- Work to complete -
Transcribe all records, preserving every character.
━━━━
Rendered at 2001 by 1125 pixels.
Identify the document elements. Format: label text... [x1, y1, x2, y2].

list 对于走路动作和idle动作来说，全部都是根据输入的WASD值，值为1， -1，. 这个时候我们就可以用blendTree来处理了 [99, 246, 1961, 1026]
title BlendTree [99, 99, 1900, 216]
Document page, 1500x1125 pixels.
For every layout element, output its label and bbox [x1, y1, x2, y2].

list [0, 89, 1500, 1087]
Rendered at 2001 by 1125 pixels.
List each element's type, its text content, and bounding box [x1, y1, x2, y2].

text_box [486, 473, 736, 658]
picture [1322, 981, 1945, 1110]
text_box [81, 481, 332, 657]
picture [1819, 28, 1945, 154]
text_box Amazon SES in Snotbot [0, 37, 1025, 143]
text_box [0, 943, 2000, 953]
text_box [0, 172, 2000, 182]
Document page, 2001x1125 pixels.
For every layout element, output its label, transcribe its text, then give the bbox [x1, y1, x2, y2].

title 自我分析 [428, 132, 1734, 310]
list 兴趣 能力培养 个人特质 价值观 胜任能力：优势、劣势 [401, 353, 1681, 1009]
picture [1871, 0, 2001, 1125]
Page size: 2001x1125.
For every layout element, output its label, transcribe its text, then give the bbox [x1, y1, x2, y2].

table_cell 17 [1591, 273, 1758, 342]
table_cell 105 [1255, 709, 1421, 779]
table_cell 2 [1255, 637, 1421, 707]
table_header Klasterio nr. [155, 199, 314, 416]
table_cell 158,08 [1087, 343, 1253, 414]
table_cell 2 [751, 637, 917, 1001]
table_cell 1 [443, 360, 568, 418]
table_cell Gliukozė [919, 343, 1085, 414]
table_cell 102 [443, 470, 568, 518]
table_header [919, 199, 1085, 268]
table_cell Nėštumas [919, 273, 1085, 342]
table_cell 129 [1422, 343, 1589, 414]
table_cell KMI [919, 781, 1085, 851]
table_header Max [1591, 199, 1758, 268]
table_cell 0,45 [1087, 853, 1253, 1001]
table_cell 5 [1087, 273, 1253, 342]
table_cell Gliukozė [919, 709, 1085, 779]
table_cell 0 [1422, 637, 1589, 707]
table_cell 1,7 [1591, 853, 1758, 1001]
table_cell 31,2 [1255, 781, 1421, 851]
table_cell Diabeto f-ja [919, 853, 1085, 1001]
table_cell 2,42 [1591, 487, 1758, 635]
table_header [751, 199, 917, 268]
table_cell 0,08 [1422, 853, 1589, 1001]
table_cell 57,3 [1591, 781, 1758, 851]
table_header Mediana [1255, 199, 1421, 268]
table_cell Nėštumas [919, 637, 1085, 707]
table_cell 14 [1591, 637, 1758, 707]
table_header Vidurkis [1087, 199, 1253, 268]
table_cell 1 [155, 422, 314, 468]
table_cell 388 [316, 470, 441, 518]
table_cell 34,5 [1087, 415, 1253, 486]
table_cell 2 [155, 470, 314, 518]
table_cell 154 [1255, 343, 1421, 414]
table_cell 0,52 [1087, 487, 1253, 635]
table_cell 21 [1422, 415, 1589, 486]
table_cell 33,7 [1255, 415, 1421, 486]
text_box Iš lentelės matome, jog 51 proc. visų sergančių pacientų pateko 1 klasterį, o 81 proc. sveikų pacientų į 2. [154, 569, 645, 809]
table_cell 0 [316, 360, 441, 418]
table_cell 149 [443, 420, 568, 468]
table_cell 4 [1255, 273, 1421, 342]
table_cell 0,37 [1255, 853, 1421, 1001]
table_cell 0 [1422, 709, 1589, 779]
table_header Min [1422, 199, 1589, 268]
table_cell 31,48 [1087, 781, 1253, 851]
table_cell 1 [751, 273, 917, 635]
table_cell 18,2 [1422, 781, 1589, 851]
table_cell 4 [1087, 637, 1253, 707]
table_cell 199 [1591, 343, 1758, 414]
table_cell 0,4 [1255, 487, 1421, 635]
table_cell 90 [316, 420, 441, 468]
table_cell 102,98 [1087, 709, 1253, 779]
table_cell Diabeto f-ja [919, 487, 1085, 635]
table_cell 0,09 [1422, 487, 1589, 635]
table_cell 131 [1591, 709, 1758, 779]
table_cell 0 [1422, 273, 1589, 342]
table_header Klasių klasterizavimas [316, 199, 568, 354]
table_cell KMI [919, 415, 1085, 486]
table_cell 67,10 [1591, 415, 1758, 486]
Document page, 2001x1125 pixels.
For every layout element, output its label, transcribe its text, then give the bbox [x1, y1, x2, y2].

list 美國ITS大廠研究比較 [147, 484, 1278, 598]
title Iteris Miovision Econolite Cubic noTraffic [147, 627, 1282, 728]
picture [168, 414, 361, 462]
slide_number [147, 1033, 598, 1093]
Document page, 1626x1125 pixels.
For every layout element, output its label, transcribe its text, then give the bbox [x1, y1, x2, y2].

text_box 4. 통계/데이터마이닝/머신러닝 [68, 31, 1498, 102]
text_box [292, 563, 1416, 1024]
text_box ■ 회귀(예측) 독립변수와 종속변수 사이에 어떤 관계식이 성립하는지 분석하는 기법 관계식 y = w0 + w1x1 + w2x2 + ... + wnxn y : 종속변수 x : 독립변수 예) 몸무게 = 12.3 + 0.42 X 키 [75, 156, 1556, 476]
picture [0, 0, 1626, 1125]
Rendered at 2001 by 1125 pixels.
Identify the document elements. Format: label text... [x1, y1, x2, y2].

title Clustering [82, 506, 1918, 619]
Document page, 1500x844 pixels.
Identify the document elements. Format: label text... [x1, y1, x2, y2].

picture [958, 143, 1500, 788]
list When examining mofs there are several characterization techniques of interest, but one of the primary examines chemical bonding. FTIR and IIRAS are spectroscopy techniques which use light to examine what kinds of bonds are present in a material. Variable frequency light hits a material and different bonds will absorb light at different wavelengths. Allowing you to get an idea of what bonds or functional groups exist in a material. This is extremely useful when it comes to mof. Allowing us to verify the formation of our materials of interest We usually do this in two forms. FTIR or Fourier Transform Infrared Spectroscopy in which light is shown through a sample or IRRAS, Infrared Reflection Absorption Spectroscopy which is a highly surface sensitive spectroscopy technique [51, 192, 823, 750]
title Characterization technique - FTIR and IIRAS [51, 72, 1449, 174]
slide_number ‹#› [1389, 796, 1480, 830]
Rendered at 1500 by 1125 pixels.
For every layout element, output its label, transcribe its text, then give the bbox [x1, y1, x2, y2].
━━━━
- Output of the exercise -
Rendered at 2001 by 1125 pixels.
Identify the document elements. Format: label text... [x1, y1, x2, y2].

list 对于走路动作和idle动作来说，全部都是根据输入的WASD值，值为1， -1，. 这个时候我们就可以用blendTree来处理了 [99, 246, 1961, 1026]
title BlendTree [99, 99, 1900, 216]
Document page, 1500x1125 pixels.
For every layout element, output its label and bbox [x1, y1, x2, y2].

list [0, 89, 1500, 1087]
Rendered at 2001 by 1125 pixels.
List each element's type, its text content, and bounding box [x1, y1, x2, y2].

text_box [486, 473, 736, 658]
picture [1322, 981, 1945, 1110]
text_box [81, 481, 332, 657]
picture [1819, 28, 1945, 154]
text_box Amazon SES in Snotbot [0, 37, 1025, 143]
text_box [0, 943, 2000, 953]
text_box [0, 172, 2000, 182]
Document page, 2001x1125 pixels.
For every layout element, output its label, transcribe its text, then give the bbox [x1, y1, x2, y2].

title 自我分析 [428, 132, 1734, 310]
list 兴趣 能力培养 个人特质 价值观 胜任能力：优势、劣势 [401, 353, 1681, 1009]
picture [1871, 0, 2001, 1125]
Page size: 2001x1125.
For every layout element, output its label, transcribe its text, then give the bbox [x1, y1, x2, y2].

table_cell 17 [1591, 273, 1758, 342]
table_cell 105 [1255, 709, 1421, 779]
table_cell 2 [1255, 637, 1421, 707]
table_header Klasterio nr. [155, 199, 314, 416]
table_cell 158,08 [1087, 343, 1253, 414]
table_cell 2 [751, 637, 917, 1001]
table_cell 1 [443, 360, 568, 418]
table_cell Gliukozė [919, 343, 1085, 414]
table_cell 102 [443, 470, 568, 518]
table_header [919, 199, 1085, 268]
table_cell Nėštumas [919, 273, 1085, 342]
table_cell 129 [1422, 343, 1589, 414]
table_cell KMI [919, 781, 1085, 851]
table_header Max [1591, 199, 1758, 268]
table_cell 0,45 [1087, 853, 1253, 1001]
table_cell 5 [1087, 273, 1253, 342]
table_cell Gliukozė [919, 709, 1085, 779]
table_cell 0 [1422, 637, 1589, 707]
table_cell 1,7 [1591, 853, 1758, 1001]
table_cell 31,2 [1255, 781, 1421, 851]
table_cell Diabeto f-ja [919, 853, 1085, 1001]
table_cell 2,42 [1591, 487, 1758, 635]
table_header [751, 199, 917, 268]
table_cell 0,08 [1422, 853, 1589, 1001]
table_cell 57,3 [1591, 781, 1758, 851]
table_header Mediana [1255, 199, 1421, 268]
table_cell Nėštumas [919, 637, 1085, 707]
table_cell 14 [1591, 637, 1758, 707]
table_header Vidurkis [1087, 199, 1253, 268]
table_cell 1 [155, 422, 314, 468]
table_cell 388 [316, 470, 441, 518]
table_cell 34,5 [1087, 415, 1253, 486]
table_cell 2 [155, 470, 314, 518]
table_cell 154 [1255, 343, 1421, 414]
table_cell 0,52 [1087, 487, 1253, 635]
table_cell 21 [1422, 415, 1589, 486]
table_cell 33,7 [1255, 415, 1421, 486]
text_box Iš lentelės matome, jog 51 proc. visų sergančių pacientų pateko 1 klasterį, o 81 proc. sveikų pacientų į 2. [154, 569, 645, 809]
table_cell 0 [316, 360, 441, 418]
table_cell 149 [443, 420, 568, 468]
table_cell 4 [1255, 273, 1421, 342]
table_cell 0,37 [1255, 853, 1421, 1001]
table_cell 0 [1422, 709, 1589, 779]
table_header Min [1422, 199, 1589, 268]
table_cell 31,48 [1087, 781, 1253, 851]
table_cell 1 [751, 273, 917, 635]
table_cell 18,2 [1422, 781, 1589, 851]
table_cell 4 [1087, 637, 1253, 707]
table_cell 199 [1591, 343, 1758, 414]
table_cell 0,4 [1255, 487, 1421, 635]
table_cell 90 [316, 420, 441, 468]
table_cell 102,98 [1087, 709, 1253, 779]
table_cell Diabeto f-ja [919, 487, 1085, 635]
table_cell 0,09 [1422, 487, 1589, 635]
table_cell 131 [1591, 709, 1758, 779]
table_cell 0 [1422, 273, 1589, 342]
table_header Klasių klasterizavimas [316, 199, 568, 354]
table_cell KMI [919, 415, 1085, 486]
table_cell 67,10 [1591, 415, 1758, 486]
Document page, 2001x1125 pixels.
For every layout element, output its label, transcribe its text, then give the bbox [x1, y1, x2, y2].

list 美國ITS大廠研究比較 [147, 484, 1278, 598]
title Iteris Miovision Econolite Cubic noTraffic [147, 627, 1282, 728]
picture [168, 414, 361, 462]
slide_number [147, 1033, 598, 1093]
Document page, 1626x1125 pixels.
For every layout element, output its label, transcribe its text, then give the bbox [x1, y1, x2, y2].

text_box 4. 통계/데이터마이닝/머신러닝 [68, 31, 1498, 102]
text_box [292, 563, 1416, 1024]
text_box ■ 회귀(예측) 독립변수와 종속변수 사이에 어떤 관계식이 성립하는지 분석하는 기법 관계식 y = w0 + w1x1 + w2x2 + ... + wnxn y : 종속변수 x : 독립변수 예) 몸무게 = 12.3 + 0.42 X 키 [75, 156, 1556, 476]
picture [0, 0, 1626, 1125]
Rendered at 2001 by 1125 pixels.
Identify the document elements. Format: label text... [x1, y1, x2, y2].

title Clustering [82, 506, 1918, 619]
Document page, 1500x844 pixels.
Identify the document elements. Format: label text... [x1, y1, x2, y2].

picture [958, 143, 1500, 788]
list When examining mofs there are several characterization techniques of interest, but one of the primary examines chemical bonding. FTIR and IIRAS are spectroscopy techniques which use light to examine what kinds of bonds are present in a material. Variable frequency light hits a material and different bonds will absorb light at different wavelengths. Allowing you to get an idea of what bonds or functional groups exist in a material. This is extremely useful when it comes to mof. Allowing us to verify the formation of our materials of interest We usually do this in two forms. FTIR or Fourier Transform Infrared Spectroscopy in which light is shown through a sample or IRRAS, Infrared Reflection Absorption Spectroscopy which is a highly surface sensitive spectroscopy technique [51, 192, 823, 750]
title Characterization technique - FTIR and IIRAS [51, 72, 1449, 174]
slide_number ‹#› [1389, 796, 1480, 830]
Rendered at 1500 by 1125 pixels.
For every layout element, output its label, transcribe its text, then give the bbox [x1, y1, x2, y2].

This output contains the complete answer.